My New Hero: Hacker Pablos Holman. Bouncing around the stage in his black jeans, grunge tshirt and pony tail, Holman looked more like a tall 10 year old with ADD than a serious techhead. Espousing the hacker ethos (”ordinary people look at a device and think ‘what can I do with this?’ while hackers look at a device and think ‘what can I make it do?’) he showed off some of his favorite hacks: remote controlling a hotel tv set to get free movies and see what fellow hotel guests are surfing online; “Hackerbot”, a robot on wheels which drives up to people with open wifi and displays their passwords; and the crowd favorite: hacking into Cory Doctorow’s cell phone live on stage by spoofing his voicemail (Cory, who was in the audience, looked mildly amused).

My New Favorite Term: “Minimally Invasive Education”, courtesy of Prof.
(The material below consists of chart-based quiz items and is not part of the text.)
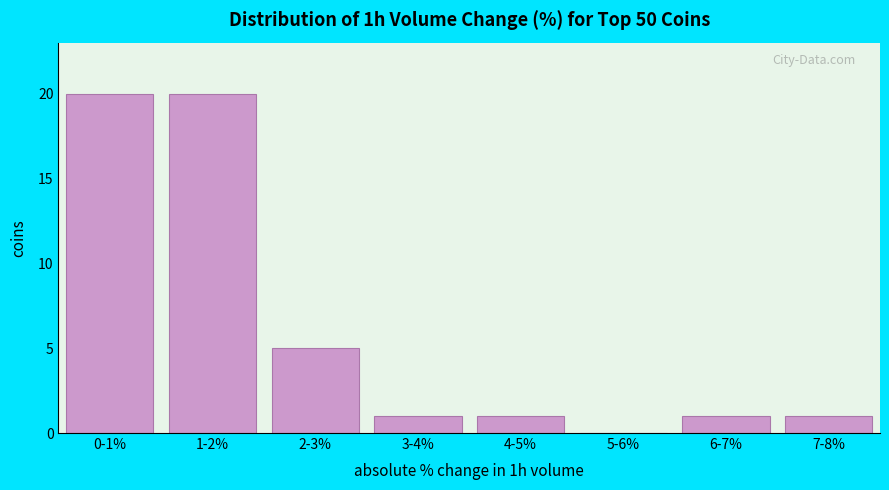

Reading right to left, what are all the values shown in this chart?

7-8%=1	6-7%=1	5-6%=0	4-5%=1	3-4%=1	2-3%=5	1-2%=20	0-1%=20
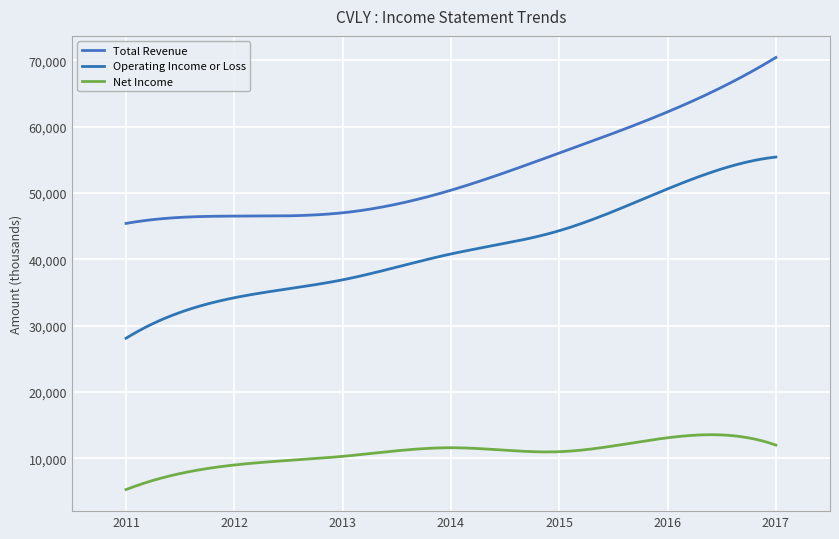

How many lines are shown in the chart?

3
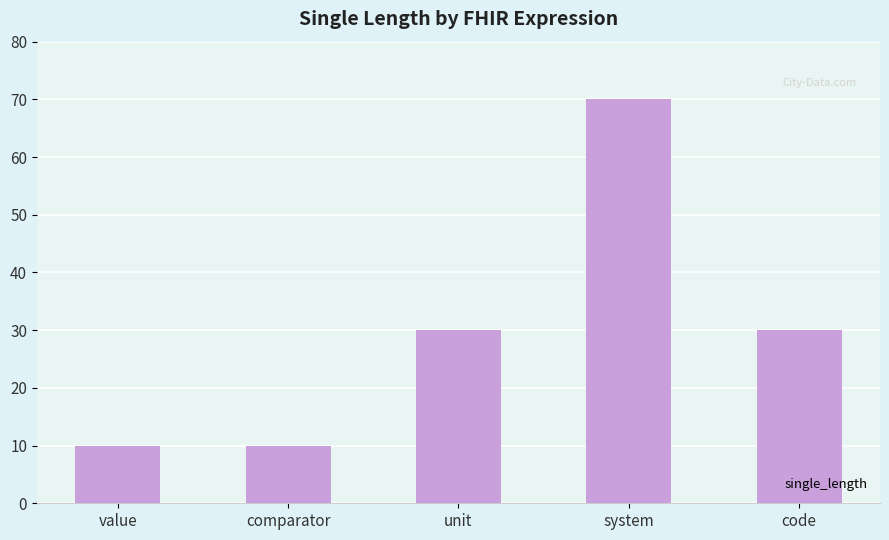

What is the minimum value shown in the chart?

10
Sugata Mitra, creator of the “Hole in the Wall” project. In 1999 Mitra, an Indian physicist, placed a computer in the hole of the cement wall that separated his high-tech office with an urban slum. The result: children from the slum self-taught themselves to use the computer without the help of teachers, schools or textbooks. Over the years Mitra has replicated the experiment across India, proving that perhaps the only thing needed to bridge the digital divide are some inquisitive 8 year olds. (see this great post by Bruno Giussani about Mitra’s work from the LIFT ‘07 conference earlier this year)

My Still-All-time-Favorite Digital Artist: Jonathan Harris, whose work continues to inspire and provoke. In his latest digital incarnation, Harris turns his signature pulse-taking lens on himself (literally): The Whale Hunt is a photographic heartbeat of 3214 images, documenting the spring 2007 Inupiat Eskimo whale hunt in Barrow, Alaska.